Locate the line containing "left elbow: (800, 314)" in the data below. Reproduce it and every following line up to the end, exactly as given.

Data for the task →
Segment Open
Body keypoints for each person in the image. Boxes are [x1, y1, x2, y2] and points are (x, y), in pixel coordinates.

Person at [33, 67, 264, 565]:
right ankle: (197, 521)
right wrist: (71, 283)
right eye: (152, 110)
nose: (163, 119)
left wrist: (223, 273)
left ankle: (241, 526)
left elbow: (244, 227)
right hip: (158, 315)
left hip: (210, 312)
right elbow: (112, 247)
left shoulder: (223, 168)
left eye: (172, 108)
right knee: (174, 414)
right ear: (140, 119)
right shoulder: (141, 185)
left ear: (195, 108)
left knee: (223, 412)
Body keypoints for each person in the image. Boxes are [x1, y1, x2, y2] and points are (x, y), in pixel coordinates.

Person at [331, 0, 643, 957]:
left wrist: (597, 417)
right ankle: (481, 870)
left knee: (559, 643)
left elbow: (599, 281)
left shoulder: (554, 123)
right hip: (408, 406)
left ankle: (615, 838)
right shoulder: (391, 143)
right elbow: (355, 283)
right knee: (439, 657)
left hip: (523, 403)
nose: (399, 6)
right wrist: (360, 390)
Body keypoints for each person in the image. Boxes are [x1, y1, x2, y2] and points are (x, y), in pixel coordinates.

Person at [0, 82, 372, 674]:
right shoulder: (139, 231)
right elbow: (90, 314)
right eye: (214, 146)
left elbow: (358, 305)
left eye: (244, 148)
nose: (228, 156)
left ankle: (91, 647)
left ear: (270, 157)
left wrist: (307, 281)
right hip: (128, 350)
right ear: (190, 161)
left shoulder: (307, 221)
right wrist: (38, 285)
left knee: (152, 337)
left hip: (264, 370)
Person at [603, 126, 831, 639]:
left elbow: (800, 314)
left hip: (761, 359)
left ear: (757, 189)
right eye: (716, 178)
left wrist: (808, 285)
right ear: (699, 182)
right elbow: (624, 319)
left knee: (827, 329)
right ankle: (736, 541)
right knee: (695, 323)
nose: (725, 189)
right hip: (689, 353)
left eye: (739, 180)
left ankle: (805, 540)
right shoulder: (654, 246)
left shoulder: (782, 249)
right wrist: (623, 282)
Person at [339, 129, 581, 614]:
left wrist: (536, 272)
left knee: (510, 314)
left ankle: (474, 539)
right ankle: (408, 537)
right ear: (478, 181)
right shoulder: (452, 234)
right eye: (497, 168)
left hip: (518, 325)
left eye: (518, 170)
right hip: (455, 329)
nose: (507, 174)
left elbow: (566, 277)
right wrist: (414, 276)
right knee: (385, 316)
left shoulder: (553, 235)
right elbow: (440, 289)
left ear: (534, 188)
Segment Closed
Exercise result →
left elbow: (800, 314)
left hip: (761, 359)
left ear: (757, 189)
right eye: (716, 178)
left wrist: (808, 285)
right ear: (699, 182)
right elbow: (624, 319)
left knee: (827, 329)
right ankle: (736, 541)
right knee: (695, 323)
nose: (725, 189)
right hip: (689, 353)
left eye: (739, 180)
left ankle: (805, 540)
right shoulder: (654, 246)
left shoulder: (782, 249)
right wrist: (623, 282)
Person at [339, 129, 581, 614]:
left wrist: (536, 272)
left knee: (510, 314)
left ankle: (474, 539)
right ankle: (408, 537)
right ear: (478, 181)
right shoulder: (452, 234)
right eye: (497, 168)
left hip: (518, 325)
left eye: (518, 170)
right hip: (455, 329)
nose: (507, 174)
left elbow: (566, 277)
right wrist: (414, 276)
right knee: (385, 316)
left shoulder: (553, 235)
right elbow: (440, 289)
left ear: (534, 188)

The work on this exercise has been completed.